The University of Notre Dame and 15 other top schools across the country are being sued for allegedly colluding to limit financial aid to students.
The class-action lawsuit, which was filed in federal court in Chicago on Sunday, accuses Notre Dame and 15 other top universities of engaging in price-fixing to artificially inflate the cost of attendance for students receiving financial aid.
Allegedly, the 16 schools have overcharged at least 170,000 financial-aid recipients by hundreds of millions of dollars over the past two decades.
The complaint alleges that nine of the universities currently participate in a “cartel” called the “568 Presidents Group.” That includes Notre Dame as well as Northwestern University, the Massachusetts Institute of Technology, Columbia, Dartmouth, Duke, Penn and Vanderbilt universities.

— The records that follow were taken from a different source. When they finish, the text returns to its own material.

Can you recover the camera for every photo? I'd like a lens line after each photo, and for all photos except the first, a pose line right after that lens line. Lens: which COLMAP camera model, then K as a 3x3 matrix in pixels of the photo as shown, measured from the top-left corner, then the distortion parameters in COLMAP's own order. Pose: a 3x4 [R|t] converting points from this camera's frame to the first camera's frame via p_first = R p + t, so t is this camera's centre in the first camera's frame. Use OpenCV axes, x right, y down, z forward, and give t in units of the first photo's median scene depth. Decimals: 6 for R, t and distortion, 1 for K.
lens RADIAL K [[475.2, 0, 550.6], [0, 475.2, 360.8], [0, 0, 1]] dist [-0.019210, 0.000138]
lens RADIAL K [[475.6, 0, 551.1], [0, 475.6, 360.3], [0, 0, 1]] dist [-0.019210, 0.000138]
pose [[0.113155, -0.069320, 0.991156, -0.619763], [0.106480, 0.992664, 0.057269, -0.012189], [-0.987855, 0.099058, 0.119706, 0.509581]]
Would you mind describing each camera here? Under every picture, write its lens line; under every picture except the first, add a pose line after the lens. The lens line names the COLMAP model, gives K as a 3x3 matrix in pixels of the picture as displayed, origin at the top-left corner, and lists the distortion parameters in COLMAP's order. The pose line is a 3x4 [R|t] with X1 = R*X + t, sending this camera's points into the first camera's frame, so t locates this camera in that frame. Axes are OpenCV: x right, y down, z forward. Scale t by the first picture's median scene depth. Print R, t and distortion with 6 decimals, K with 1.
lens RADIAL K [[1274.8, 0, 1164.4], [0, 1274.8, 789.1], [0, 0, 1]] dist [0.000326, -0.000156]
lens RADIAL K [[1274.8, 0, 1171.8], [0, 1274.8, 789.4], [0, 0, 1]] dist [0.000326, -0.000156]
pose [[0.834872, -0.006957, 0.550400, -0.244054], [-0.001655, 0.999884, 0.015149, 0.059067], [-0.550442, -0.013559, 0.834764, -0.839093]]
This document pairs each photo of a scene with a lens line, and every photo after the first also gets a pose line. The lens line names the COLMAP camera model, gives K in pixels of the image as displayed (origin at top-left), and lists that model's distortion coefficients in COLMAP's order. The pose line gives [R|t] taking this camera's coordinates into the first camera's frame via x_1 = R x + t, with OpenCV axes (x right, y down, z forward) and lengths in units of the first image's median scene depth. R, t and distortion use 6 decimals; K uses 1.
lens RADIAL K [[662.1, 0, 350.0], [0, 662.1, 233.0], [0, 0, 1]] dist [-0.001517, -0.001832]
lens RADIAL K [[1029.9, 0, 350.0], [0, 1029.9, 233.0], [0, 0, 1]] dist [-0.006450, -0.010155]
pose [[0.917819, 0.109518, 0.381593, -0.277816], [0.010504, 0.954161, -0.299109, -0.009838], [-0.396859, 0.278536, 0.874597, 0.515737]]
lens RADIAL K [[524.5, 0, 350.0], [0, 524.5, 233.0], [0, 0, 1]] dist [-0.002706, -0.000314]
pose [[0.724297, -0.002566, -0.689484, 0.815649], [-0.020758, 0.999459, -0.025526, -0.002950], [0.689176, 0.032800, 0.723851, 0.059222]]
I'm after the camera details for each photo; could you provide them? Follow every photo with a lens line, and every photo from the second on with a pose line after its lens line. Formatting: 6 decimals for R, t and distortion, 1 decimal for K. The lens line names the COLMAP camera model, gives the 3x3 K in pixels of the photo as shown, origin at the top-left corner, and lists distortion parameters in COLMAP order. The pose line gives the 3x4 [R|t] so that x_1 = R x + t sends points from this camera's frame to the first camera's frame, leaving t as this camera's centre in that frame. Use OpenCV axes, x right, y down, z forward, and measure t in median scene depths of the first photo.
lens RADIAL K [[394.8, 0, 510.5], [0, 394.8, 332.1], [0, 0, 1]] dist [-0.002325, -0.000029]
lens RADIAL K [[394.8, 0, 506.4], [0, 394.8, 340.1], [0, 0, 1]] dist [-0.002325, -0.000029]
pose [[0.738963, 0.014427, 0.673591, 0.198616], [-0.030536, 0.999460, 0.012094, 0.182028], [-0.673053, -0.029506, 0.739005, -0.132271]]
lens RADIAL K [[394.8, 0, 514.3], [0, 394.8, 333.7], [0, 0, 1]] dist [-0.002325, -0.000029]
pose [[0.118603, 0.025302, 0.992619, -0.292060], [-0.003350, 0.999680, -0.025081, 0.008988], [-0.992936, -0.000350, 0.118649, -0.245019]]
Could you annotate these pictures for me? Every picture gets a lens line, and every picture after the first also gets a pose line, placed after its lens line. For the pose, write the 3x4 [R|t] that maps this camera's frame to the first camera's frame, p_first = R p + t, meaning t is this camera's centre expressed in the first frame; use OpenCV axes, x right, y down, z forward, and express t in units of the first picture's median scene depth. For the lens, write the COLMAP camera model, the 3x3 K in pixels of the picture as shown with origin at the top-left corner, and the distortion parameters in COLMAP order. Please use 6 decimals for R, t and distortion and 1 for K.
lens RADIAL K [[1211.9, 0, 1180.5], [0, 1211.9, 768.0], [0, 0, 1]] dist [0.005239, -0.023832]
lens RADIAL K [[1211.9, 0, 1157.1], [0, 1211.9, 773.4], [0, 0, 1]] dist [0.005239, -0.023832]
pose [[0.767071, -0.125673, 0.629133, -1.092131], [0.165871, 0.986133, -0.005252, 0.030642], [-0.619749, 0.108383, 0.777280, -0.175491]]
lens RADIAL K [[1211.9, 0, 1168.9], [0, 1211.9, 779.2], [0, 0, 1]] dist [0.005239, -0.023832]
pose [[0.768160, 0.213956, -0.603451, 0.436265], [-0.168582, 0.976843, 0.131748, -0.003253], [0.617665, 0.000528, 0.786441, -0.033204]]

It’s named after section 568 of the Improving America’s Schools Act of 1994, which exempts universities from antitrust law if all students are admitted on a need-blind basis.
But according to the suit, the schools have devised something called the Consensus Methodology, which uses the financial circumstances of applicants as a substantial factor in determining the net price of attendance.
For example, that could mean favoring the children of past or future donors or selectively admitting students who are waitlisted based on whether they will need financial aid.
The other six schools — The California Institute of Technology, The University of Chicago, Brown, Cornell, Yale, Emory and Rice universities — are accused of participating in the “cartel” sometime in the past two decades.
The class-action suit is being brought by five former students who attended some of the universities.